Return the run of lines below that opens with the line containing "#fff; stroke-width: 9" and closes with the line containing "middle; dominant-baseline: central;", keeping each one exact.
※
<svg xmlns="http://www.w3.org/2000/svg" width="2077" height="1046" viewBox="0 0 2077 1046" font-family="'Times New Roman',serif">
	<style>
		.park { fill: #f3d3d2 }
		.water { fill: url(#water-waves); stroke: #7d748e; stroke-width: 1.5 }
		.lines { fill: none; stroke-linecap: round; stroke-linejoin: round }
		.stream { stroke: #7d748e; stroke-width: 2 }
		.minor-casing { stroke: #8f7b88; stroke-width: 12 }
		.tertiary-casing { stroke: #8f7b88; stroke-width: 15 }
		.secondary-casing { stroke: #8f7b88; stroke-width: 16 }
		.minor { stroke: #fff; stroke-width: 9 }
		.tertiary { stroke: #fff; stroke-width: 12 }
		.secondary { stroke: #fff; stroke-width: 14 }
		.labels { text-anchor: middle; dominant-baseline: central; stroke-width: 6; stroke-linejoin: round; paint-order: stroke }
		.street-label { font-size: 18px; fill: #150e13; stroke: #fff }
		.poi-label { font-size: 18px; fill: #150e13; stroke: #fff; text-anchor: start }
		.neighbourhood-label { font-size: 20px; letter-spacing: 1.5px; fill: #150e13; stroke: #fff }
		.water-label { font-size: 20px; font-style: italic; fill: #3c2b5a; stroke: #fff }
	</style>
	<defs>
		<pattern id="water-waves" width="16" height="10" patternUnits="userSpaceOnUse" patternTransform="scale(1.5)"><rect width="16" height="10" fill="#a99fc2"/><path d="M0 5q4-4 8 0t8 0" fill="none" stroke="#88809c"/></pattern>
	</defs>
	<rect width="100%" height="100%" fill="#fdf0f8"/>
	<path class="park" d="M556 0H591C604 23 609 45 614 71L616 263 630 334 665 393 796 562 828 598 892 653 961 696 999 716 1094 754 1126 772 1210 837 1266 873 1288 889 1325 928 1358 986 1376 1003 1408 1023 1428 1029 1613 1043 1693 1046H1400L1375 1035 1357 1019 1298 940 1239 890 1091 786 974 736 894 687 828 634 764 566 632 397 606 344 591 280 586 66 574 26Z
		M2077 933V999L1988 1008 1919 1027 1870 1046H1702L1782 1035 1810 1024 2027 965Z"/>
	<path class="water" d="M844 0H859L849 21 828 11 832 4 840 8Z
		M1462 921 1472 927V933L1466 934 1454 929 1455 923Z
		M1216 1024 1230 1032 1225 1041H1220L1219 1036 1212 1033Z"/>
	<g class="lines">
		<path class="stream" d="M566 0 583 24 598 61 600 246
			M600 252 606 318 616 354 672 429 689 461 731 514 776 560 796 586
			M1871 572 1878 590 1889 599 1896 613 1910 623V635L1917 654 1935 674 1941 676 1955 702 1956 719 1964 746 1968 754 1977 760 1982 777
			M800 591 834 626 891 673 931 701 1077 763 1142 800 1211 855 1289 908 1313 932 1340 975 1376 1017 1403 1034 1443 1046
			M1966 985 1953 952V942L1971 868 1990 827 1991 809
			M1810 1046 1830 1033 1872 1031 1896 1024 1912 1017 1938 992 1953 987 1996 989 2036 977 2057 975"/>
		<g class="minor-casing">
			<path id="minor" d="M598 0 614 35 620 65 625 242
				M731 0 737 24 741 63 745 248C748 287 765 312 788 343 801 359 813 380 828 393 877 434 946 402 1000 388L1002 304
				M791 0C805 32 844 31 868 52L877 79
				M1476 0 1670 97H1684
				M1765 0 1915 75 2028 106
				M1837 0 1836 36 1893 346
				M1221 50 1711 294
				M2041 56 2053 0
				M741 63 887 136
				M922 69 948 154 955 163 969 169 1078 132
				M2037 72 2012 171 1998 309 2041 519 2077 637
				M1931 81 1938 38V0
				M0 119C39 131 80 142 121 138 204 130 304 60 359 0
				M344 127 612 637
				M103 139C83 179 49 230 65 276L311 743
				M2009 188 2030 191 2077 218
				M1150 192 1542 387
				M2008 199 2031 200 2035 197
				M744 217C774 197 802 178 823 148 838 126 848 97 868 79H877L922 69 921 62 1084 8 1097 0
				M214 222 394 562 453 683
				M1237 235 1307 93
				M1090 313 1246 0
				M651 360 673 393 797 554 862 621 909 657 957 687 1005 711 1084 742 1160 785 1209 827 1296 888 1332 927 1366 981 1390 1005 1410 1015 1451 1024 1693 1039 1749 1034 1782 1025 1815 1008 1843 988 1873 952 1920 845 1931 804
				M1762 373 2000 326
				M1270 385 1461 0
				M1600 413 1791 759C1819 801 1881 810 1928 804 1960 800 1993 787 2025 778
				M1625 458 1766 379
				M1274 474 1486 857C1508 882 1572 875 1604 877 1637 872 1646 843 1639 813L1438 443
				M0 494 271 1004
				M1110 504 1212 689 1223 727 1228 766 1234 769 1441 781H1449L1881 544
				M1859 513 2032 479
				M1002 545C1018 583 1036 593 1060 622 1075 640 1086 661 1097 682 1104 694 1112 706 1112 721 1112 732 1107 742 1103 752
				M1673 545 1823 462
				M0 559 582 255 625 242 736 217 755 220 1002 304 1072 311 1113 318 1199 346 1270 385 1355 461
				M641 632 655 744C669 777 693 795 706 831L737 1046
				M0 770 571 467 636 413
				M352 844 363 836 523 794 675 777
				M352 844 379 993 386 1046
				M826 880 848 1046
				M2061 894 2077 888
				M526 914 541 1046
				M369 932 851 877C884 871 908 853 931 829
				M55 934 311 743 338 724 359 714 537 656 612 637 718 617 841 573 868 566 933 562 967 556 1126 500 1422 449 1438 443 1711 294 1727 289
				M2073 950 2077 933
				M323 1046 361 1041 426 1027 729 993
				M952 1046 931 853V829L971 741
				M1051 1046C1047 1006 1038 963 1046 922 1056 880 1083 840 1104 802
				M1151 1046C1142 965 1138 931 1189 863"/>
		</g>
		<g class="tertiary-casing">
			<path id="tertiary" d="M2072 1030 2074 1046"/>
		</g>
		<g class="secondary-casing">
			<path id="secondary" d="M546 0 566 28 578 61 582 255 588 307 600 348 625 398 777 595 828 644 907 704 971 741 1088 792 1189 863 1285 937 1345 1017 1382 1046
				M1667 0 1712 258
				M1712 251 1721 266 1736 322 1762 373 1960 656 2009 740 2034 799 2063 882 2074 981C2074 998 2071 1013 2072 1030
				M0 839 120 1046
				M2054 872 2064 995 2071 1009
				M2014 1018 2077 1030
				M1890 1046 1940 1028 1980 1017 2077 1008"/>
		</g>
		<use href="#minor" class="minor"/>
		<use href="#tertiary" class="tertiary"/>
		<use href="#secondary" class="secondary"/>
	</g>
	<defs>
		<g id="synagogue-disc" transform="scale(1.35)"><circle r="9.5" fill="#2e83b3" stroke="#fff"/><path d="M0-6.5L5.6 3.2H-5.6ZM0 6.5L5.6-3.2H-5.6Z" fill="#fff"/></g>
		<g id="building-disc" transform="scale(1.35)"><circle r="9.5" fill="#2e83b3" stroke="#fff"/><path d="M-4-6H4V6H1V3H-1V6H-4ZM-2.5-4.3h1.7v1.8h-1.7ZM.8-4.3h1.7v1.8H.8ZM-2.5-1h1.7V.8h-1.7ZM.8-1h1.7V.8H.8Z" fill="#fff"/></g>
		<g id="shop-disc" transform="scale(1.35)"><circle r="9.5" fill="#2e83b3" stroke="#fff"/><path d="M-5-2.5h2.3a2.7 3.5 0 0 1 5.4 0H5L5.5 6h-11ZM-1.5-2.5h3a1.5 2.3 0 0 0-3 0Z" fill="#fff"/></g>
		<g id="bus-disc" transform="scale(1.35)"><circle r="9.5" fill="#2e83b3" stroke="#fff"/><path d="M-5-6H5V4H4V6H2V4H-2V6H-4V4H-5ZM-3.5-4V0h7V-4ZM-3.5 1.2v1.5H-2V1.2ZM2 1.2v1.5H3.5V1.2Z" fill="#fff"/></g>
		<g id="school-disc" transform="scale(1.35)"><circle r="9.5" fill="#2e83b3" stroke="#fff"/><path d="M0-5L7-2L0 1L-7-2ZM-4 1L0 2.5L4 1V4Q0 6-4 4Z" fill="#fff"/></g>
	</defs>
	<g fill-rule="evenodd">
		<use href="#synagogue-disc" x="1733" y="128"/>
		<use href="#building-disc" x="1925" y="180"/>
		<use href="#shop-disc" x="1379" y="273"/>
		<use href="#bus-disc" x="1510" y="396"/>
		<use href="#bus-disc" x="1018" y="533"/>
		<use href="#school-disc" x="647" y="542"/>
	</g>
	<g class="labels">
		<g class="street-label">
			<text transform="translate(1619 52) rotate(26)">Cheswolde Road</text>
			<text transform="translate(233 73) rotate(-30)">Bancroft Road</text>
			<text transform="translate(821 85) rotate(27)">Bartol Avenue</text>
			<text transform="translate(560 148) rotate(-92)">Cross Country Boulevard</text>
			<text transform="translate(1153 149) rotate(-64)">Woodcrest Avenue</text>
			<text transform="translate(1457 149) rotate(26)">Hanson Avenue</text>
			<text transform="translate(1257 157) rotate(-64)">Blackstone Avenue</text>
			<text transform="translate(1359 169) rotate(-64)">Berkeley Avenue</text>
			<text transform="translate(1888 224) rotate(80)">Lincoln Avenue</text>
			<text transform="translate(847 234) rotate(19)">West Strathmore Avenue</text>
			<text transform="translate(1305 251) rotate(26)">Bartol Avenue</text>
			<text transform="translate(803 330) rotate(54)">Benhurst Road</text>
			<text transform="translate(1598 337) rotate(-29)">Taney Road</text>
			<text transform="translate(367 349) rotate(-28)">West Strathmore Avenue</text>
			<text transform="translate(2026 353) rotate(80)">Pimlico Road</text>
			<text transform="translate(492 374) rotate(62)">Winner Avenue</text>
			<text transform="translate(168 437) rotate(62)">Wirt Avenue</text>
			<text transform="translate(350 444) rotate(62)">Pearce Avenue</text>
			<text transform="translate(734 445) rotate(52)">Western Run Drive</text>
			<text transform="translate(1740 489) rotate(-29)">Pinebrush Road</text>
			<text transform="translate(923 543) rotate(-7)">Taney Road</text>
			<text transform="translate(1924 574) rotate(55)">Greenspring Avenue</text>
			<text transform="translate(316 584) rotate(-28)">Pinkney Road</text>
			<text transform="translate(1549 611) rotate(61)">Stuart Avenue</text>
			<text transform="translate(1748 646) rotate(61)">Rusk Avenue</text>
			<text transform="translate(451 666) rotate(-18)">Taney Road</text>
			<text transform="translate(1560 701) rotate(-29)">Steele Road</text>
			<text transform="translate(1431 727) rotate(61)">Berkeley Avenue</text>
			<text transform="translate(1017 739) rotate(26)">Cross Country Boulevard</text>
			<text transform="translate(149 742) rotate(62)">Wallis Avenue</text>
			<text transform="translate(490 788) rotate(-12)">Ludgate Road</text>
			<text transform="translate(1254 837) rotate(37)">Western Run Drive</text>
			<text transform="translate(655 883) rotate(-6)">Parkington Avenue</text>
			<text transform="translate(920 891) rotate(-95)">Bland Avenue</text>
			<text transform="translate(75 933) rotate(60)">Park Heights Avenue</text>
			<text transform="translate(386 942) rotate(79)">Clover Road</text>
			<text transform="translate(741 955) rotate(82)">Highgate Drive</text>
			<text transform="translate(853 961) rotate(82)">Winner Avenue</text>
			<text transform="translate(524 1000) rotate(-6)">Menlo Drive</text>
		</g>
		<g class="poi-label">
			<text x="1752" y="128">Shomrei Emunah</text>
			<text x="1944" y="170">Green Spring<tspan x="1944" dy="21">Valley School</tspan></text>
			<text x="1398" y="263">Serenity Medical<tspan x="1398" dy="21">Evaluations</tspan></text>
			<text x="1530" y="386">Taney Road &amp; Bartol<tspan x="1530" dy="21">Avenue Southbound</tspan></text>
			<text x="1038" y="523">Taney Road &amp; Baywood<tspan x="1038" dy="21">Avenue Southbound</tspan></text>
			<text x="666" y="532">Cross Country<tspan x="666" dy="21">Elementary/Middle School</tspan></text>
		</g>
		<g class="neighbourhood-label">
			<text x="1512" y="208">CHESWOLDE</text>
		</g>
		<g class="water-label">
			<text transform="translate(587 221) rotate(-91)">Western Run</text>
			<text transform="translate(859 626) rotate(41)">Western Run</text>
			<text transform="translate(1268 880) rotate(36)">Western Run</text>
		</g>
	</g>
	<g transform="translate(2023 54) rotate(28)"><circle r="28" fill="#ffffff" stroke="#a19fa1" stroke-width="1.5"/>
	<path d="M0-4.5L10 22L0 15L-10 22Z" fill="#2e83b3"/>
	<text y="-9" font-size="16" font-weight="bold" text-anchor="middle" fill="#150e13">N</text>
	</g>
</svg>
※
● Answer space:
		.minor { stroke: #fff; stroke-width: 9 }
		.tertiary { stroke: #fff; stroke-width: 12 }
		.secondary { stroke: #fff; stroke-width: 14 }
		.labels { text-anchor: middle; dominant-baseline: central; stroke-width: 6; stroke-linejoin: round; paint-order: stroke }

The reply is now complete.